In all this, keep in might that the EBITDA (book earnings before interest, taxes, depreciation and amortization) number is your banker’s favorite number because it tells him if he is going to get paid this month or not. If you are not generating enough EBITDA to cover your debt service you have a problem, which is not unusual at this point in time.
Once your cash flow model is under control and you can actually show your banker a plan he/she will understand, what do you do next? It may be time to “zero base” the business in general. Tear the whole thing apart and put it back together to deal with the “updated” markets you will have to deal with. The point is, we are not going back to the way it was, and thus your old business structure will not provide the kind of returns you are looking for. Consider some of these activities:
1. Go back over all your vendor relationships – cull out the ones that are unprofitable and review the agreements for all the others. You will be amazed at what you will find in there. Bet there are personal guarantees you didn’t even know about, and it might be a good time to discuss those.

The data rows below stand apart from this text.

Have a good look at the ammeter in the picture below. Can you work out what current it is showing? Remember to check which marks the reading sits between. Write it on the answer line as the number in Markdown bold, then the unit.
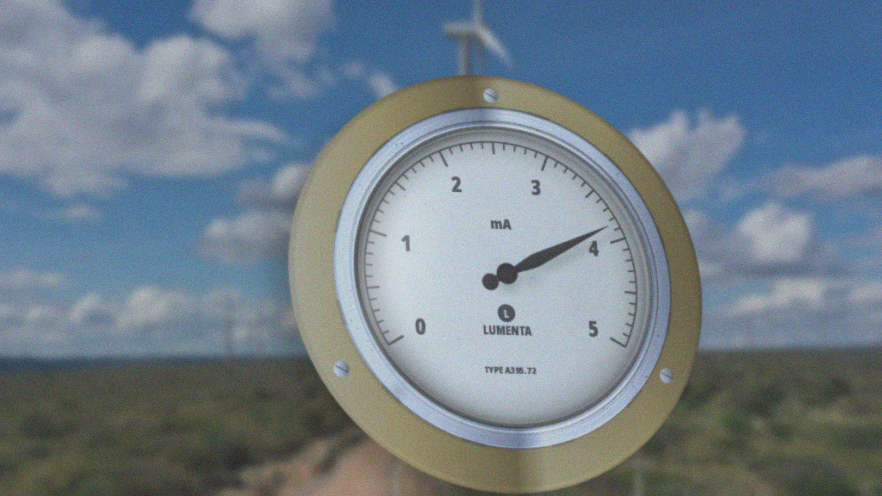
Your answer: **3.85** mA
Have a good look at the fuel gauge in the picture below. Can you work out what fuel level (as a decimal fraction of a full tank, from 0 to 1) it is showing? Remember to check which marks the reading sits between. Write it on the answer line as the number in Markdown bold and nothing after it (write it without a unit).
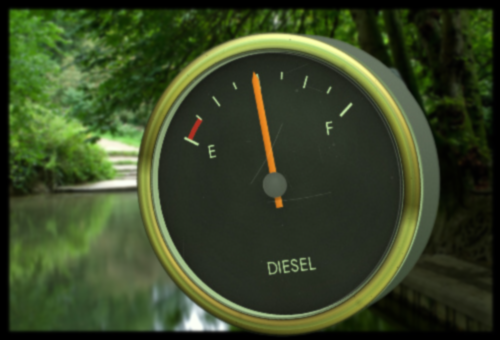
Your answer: **0.5**
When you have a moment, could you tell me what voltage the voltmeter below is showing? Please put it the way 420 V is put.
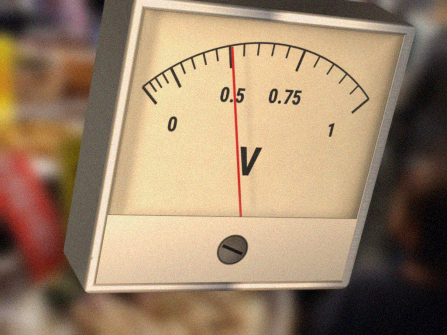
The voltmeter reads 0.5 V
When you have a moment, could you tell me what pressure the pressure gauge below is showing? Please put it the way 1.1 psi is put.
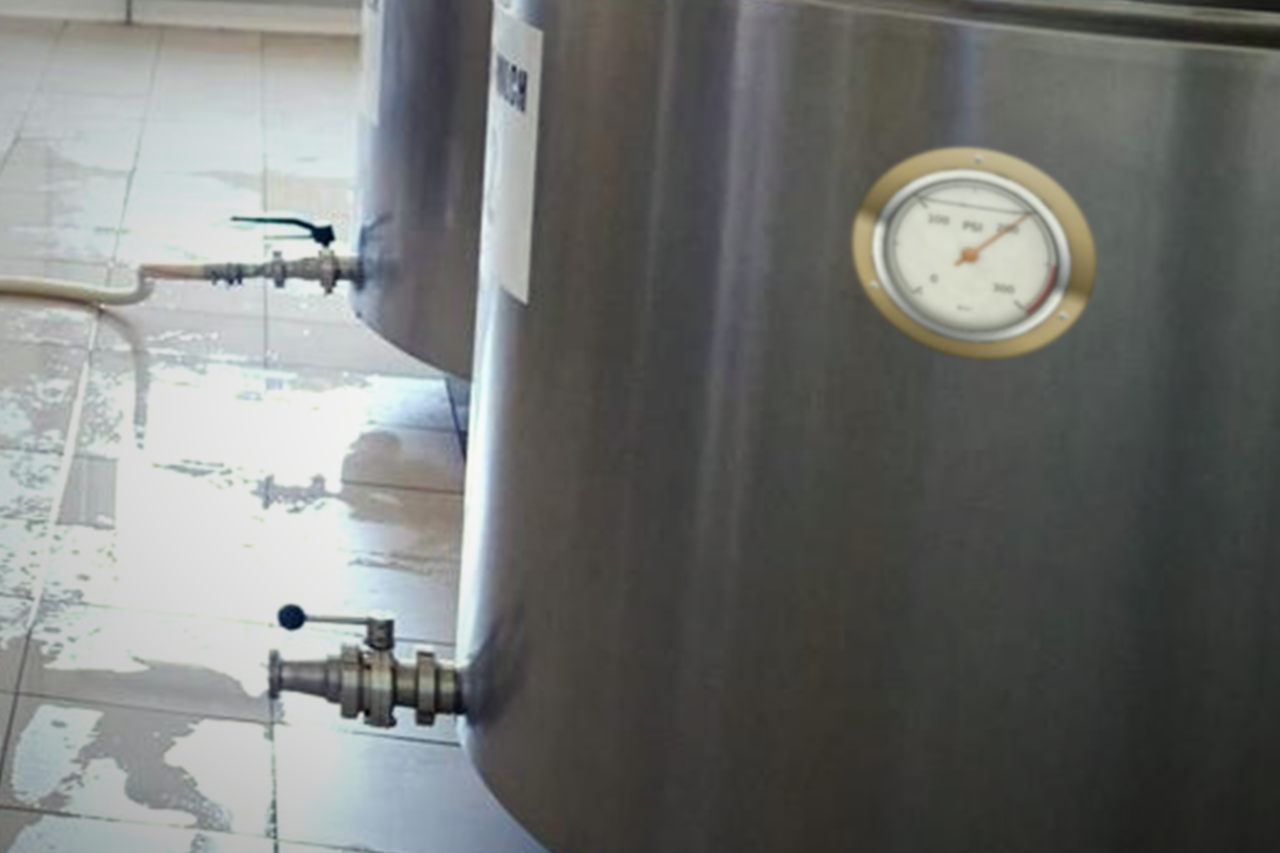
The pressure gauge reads 200 psi
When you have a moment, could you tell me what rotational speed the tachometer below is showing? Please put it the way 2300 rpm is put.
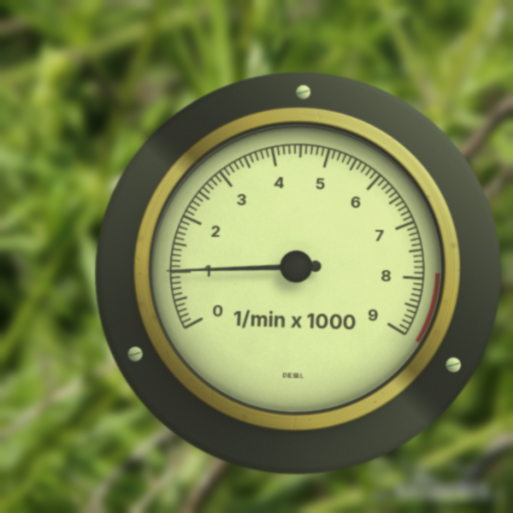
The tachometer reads 1000 rpm
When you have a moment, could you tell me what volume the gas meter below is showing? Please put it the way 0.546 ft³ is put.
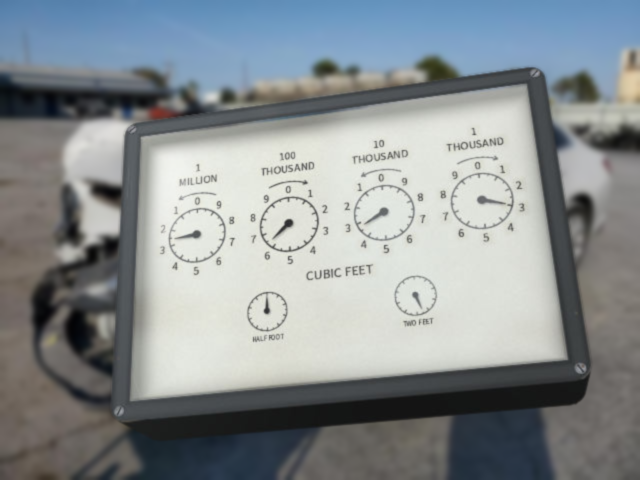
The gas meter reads 263300 ft³
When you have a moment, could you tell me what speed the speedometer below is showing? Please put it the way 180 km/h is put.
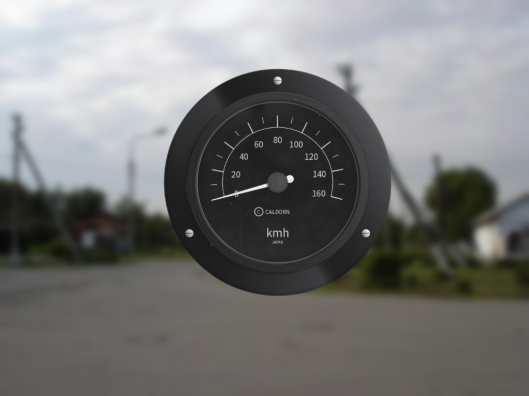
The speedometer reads 0 km/h
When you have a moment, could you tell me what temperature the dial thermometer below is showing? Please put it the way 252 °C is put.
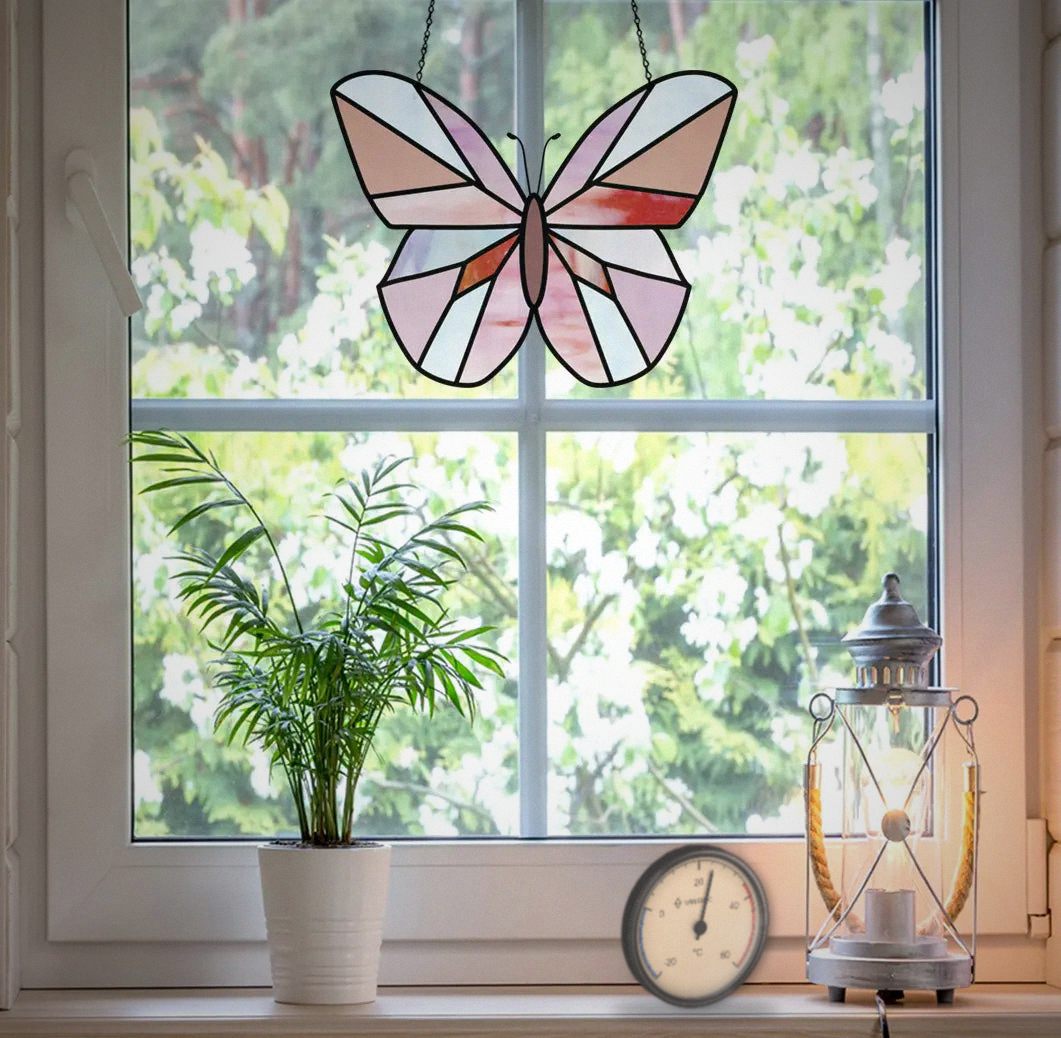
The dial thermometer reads 24 °C
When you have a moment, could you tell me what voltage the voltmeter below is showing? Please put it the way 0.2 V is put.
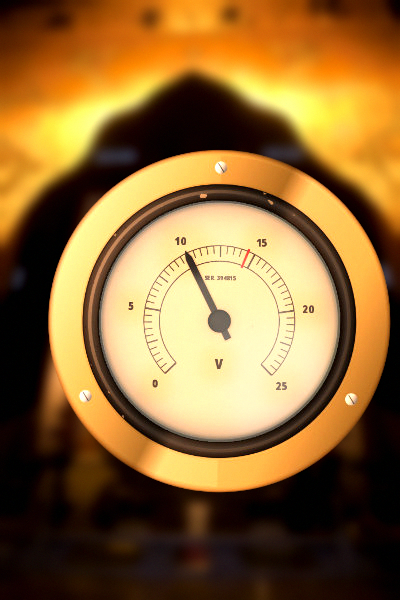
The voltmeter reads 10 V
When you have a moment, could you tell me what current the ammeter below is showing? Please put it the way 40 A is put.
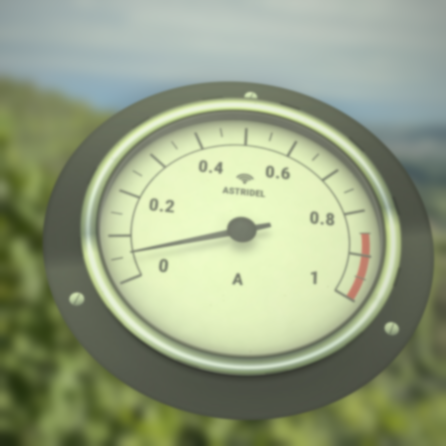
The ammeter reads 0.05 A
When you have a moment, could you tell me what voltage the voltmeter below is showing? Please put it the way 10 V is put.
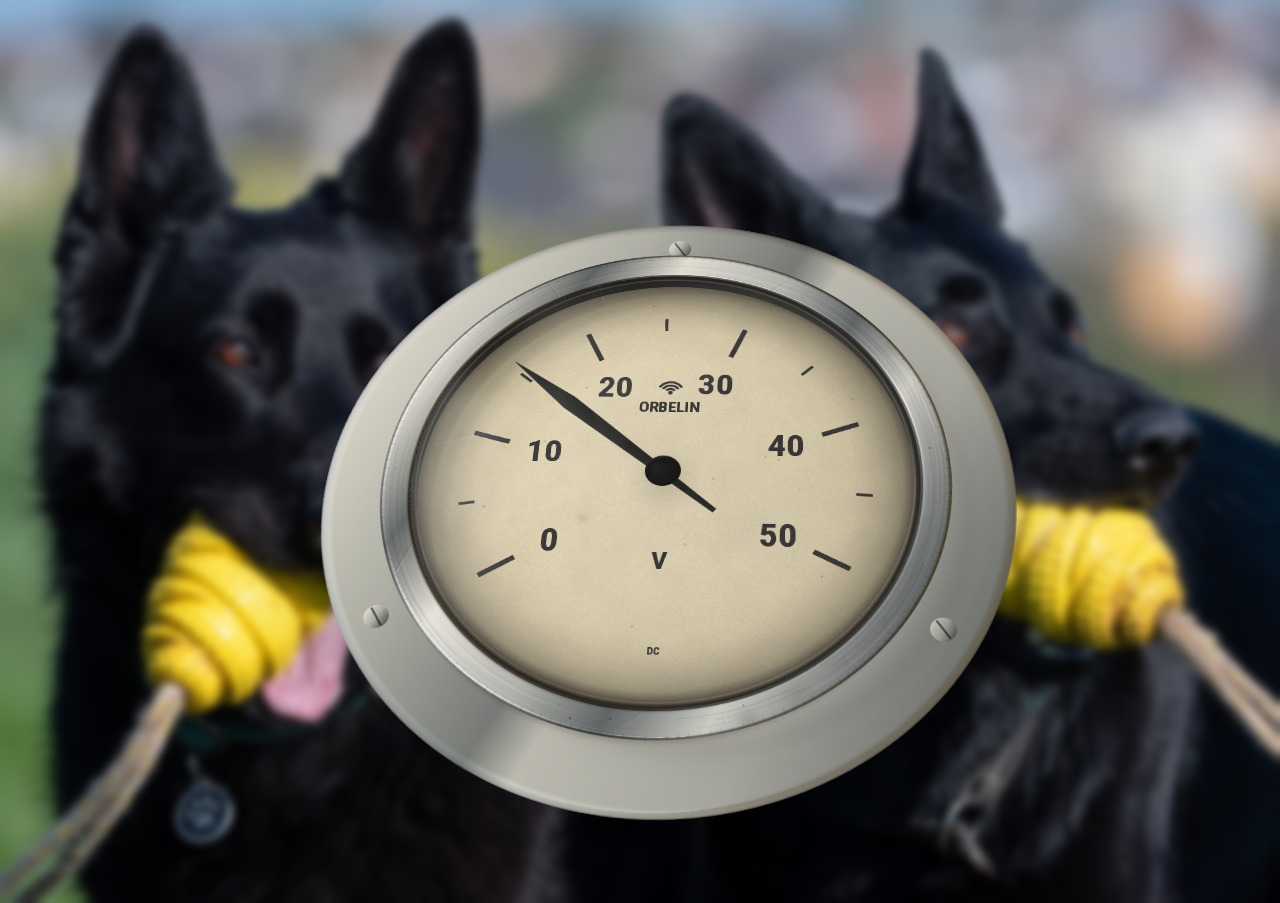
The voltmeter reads 15 V
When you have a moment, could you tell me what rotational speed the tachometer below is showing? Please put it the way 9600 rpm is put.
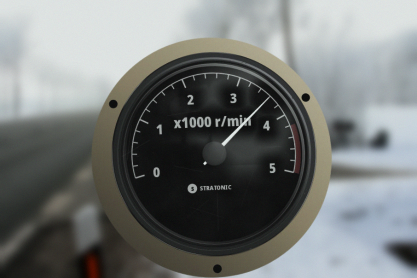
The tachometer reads 3600 rpm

2. Review your bank agreements, interest rates, terms and guarantees. Banks are starting to come around and if you are in the right situation you may be able to make some changes. Heck, even your credit card may include a personal guarantee. Time to find a new card.
3. Make sure every full-time employee actually has a full-time job. Make sure training is up to date, or at least put together a training budget so that you don’t miss profit opportunities when things turn around. Also consider upgrading if you can.
4. Health care costs – these are going to be nuts for the next few years. I am working with a group that has created a modern captive structure for AED dealers that will keep these costs in line while avoiding all the past horror stories about captives. Let me know if you want to know more about it.
5. Review your tax situation, because there are plenty of opportunities out there to generate cash for the business. Make sure you know what they are.
6. While you are at it, review your personal financial planning and tax situation, and if you need some help from a person who knows the dealer business let me know. There are ways to mitigate personal guarantees and improve your tax situation. If you have not performed this review in the last five years, do it now.